No início de “Triângulo da Tristeza”, que deu a Palma de Ouro no Festival de Cannes ao sueco Ruben Östlund (a segunda após O “Quadrado”, em 2017), tudo aponta para que o realizador vá fazer ao mundo da moda o que fez ao mundo da arte contemporânea no filme anterior: passá-lo a pente fino satírico, recorrendo à comédia de embaraço e de ridicularização, com uns pozinhos de “nonsense”. Na sequência inicial, passada num “casting” de modelos masculinos para um anúncio de roupa, é dito a estes para “porem um ar sério se forem roupas caras, e cara sorridente se forem marcas populares”; logo a seguir, Östlund goza com a ordem de precedência nos lugares e nas filas da assistência a um desfile de moda.
[Veja o “trailer” de “Triângulo da Tristeza”:]

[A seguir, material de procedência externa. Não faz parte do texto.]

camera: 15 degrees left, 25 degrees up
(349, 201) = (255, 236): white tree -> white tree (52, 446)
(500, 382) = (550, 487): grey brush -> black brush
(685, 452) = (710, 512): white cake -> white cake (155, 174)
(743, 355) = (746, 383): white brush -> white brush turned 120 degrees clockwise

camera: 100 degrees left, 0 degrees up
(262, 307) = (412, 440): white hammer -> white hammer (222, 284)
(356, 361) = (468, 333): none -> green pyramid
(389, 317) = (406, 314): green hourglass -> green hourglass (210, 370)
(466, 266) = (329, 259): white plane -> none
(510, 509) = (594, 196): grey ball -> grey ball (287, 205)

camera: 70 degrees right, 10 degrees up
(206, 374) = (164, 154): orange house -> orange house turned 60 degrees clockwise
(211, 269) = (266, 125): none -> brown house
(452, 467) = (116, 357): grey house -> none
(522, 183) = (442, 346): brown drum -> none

Os protagonistas de “Triângulo da Tristeza” são dois modelos, Yaya (a malograda Charlbi Dean) e Carl (Harris Dickinson), que têm uma relação algo desconfortável por causa dos “cachets” desiguais que auferem. Como Yaya é também uma “influencer” com peso nas redes sociais, o casal é convidado, com tudo pago, para um cruzeiro num luxuoso iate onde estão rodeados de gente rica, e que é comandado por um americano bêbado e marxista. Entre os passageiros estão um russo que ficou milionário no negócio do estrume, um idoso casal inglês que faz comércio de armas e explosivos, e uma alemã que teve um AVC e só consegue pronunciar uma única frase de um poema (uma variante do sujeito com Tourette de “O Quadrado”). É aqui que o filme muda de rota.

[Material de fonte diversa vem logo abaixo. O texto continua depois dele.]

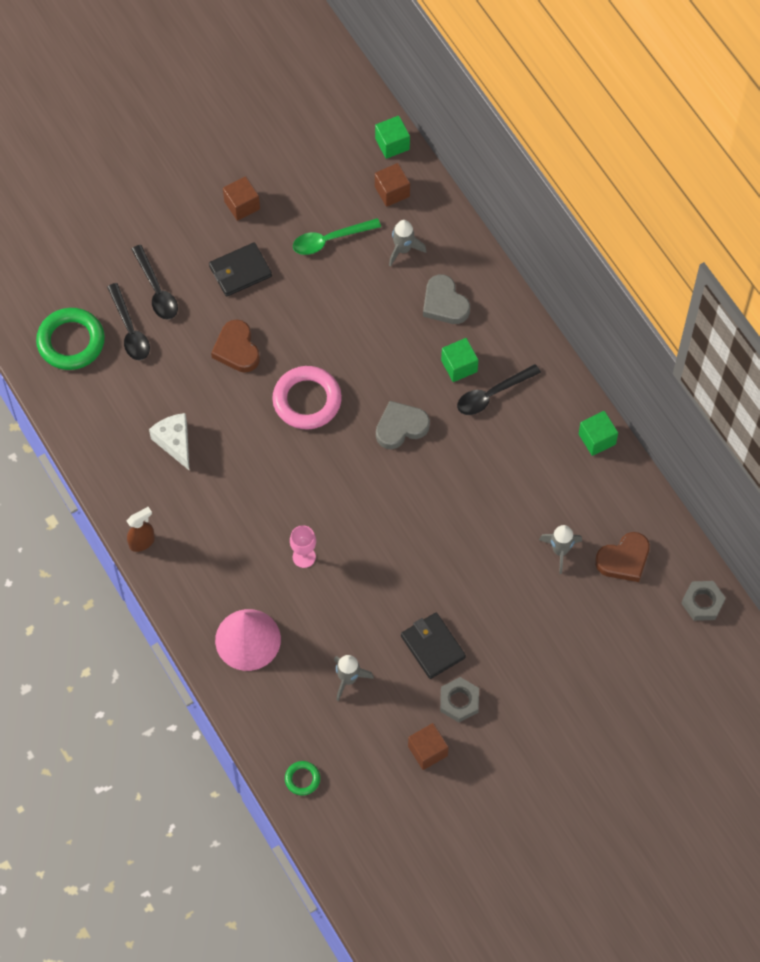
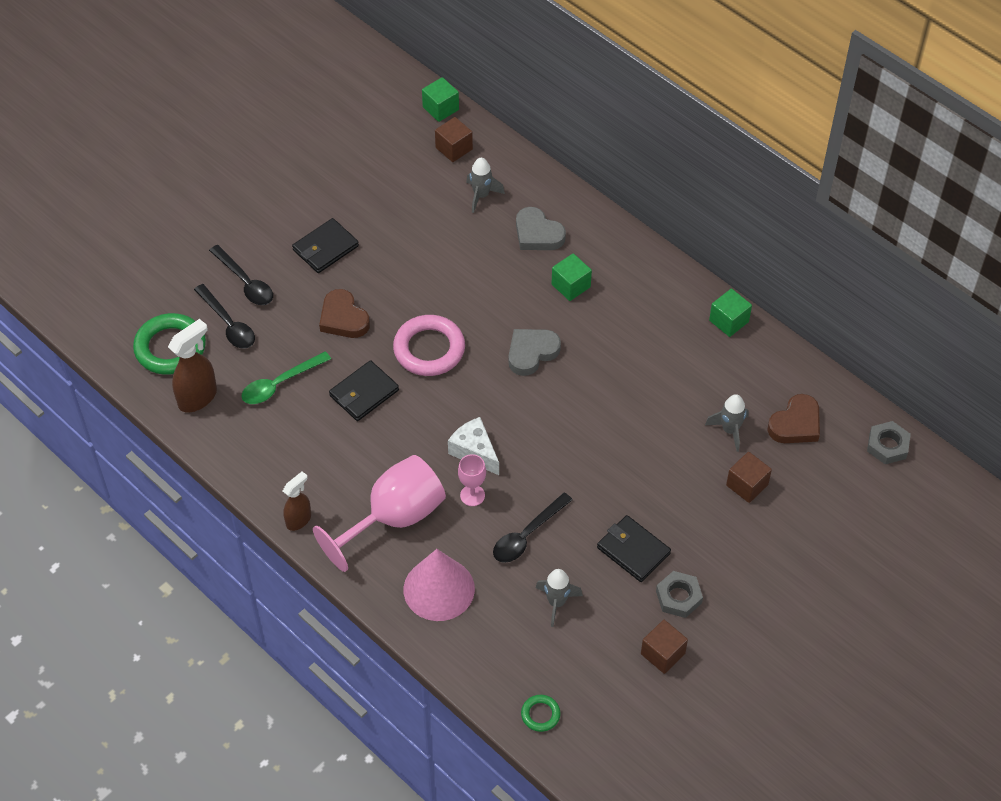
camera: 15 degrees left, 10 degrees down
(83, 398) = (198, 397): none -> brown spray bottle
(175, 442) = (305, 418): white cheese -> white cheese (474, 452)
(227, 561) = (393, 518): none -> pink goblet
(234, 430) = (364, 393): none -> black wallet
(242, 205) = (309, 190): brown cube -> brown cube (747, 485)
(330, 240) = (406, 202): green spoon -> green spoon (280, 384)
(492, 394) = (612, 304): black spoon -> black spoon (527, 535)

Depois de uma violenta tempestade que põe o iate em polvorosa (e que Östlund aproveita para abusar das situações grotescas com gente a vomitar e retretes a extravasar excrementos) e leva a um duelo verbal de citações anti-capitalistas e anti-comunistas entre o russo e o comandante, ambos poderosamente embriagados, o iate é atacado por piratas africanos e naufraga. Os sobreviventes vão dar a uma ilha, onde rapidamente se dá uma inversão das hierarquias. Quem passa a mandar, e a pôr e dispor em tudo, é a filipina que dirigia as empregadas da limpeza do iate, já que é ela a única que sabe fazer fogo e pescar com as mãos. A situação cedo leva a que o pior e mais lamentável da natureza humana se manifeste.

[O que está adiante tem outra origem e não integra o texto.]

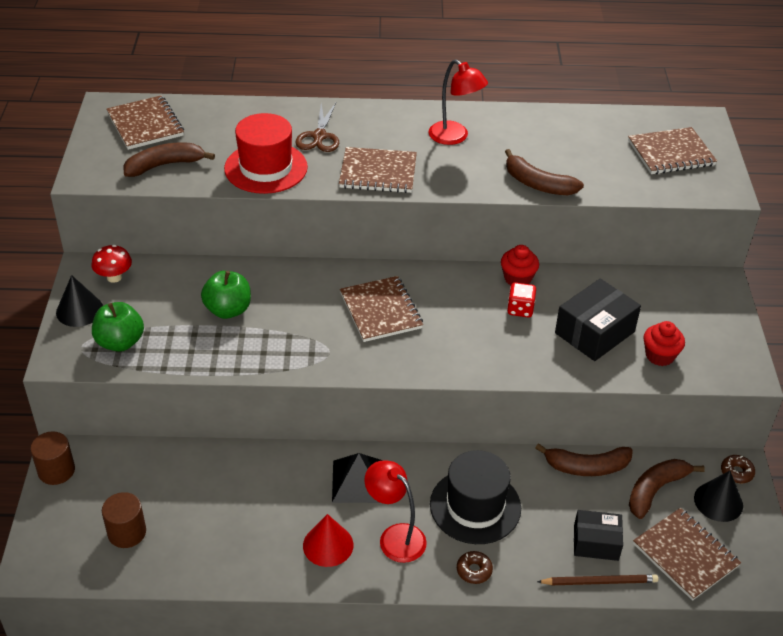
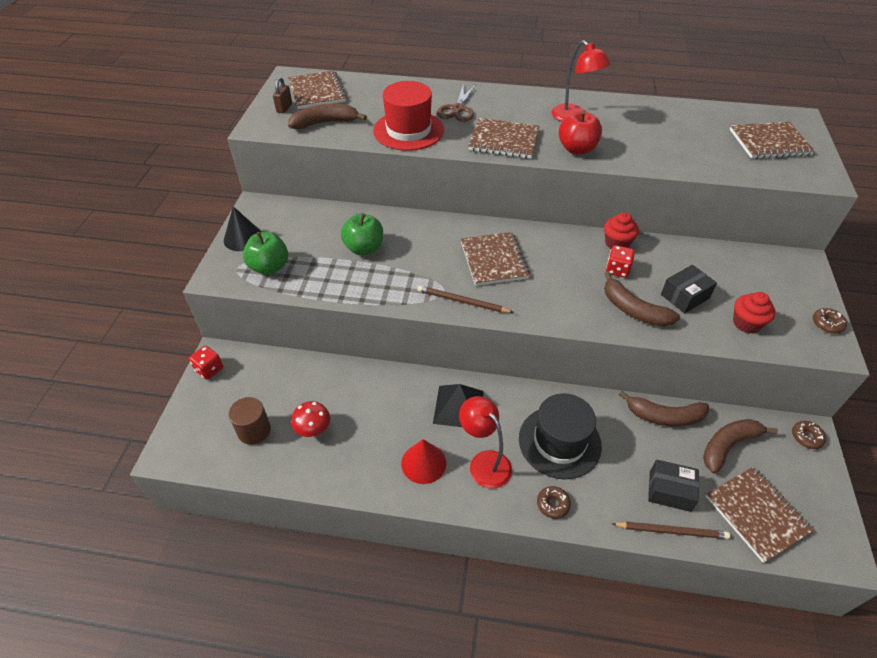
camera: 10 degrees right, 5 degrees up
(56, 470) = (209, 369): brown cylinder -> red dice
(110, 149) = (284, 108): none -> brown padlock
(114, 277) = (277, 214): red mushroom -> red mushroom (313, 430)
(351, 361) = (462, 301): none -> brown pencil
(461, 177) = (577, 149): none -> red apple
(537, 184) = (645, 159): brown banana -> brown banana (633, 310)
(594, 332) = (685, 296): black box -> black box, size x0.66
(718, 501) = (789, 464): black cone -> none
(743, 348) = (827, 324): none -> brown donut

[Veja uma entrevista com o realizador:]
Ruben Östlund quis que “Triângulo da Tristeza” (uma expressão do mundo da moda que é explicada logo no começo da fita) fosse uma sátira ácida e niilista não apenas ao mundo dos ricos, belos e ociosos, mas também ao comportamento humano, independentemente da posição social, do aspeto físico, da idade e da raça das personagens, visto como que através de um espelho deformador semelhante aos das feiras. Só que aqui, o realizador tem a mão muito mais pesada, o traço menos subtil e a pontaria mordaz menos afinada do que em “O Quadrado”, e para uma situação certeira e um “gag” bem apanhado, há duas ou três óbvias ou básicas demais.
“Triângulo da Tristeza” é um pim-pam-pum desigual, que parece conter um trio de filmes diferentes, dois que ficam por desenvolver e acabam “pendurados” – um passado no mundo da moda e outro sobre um casal de modelos neuróticos – e outro ainda ambientado num iate e no qual o realizador apostou. Tudo considerado, digamos que é um filme onde Ruben Östlund acerta no alvo mais vezes do que falha, mas mesmo à justa.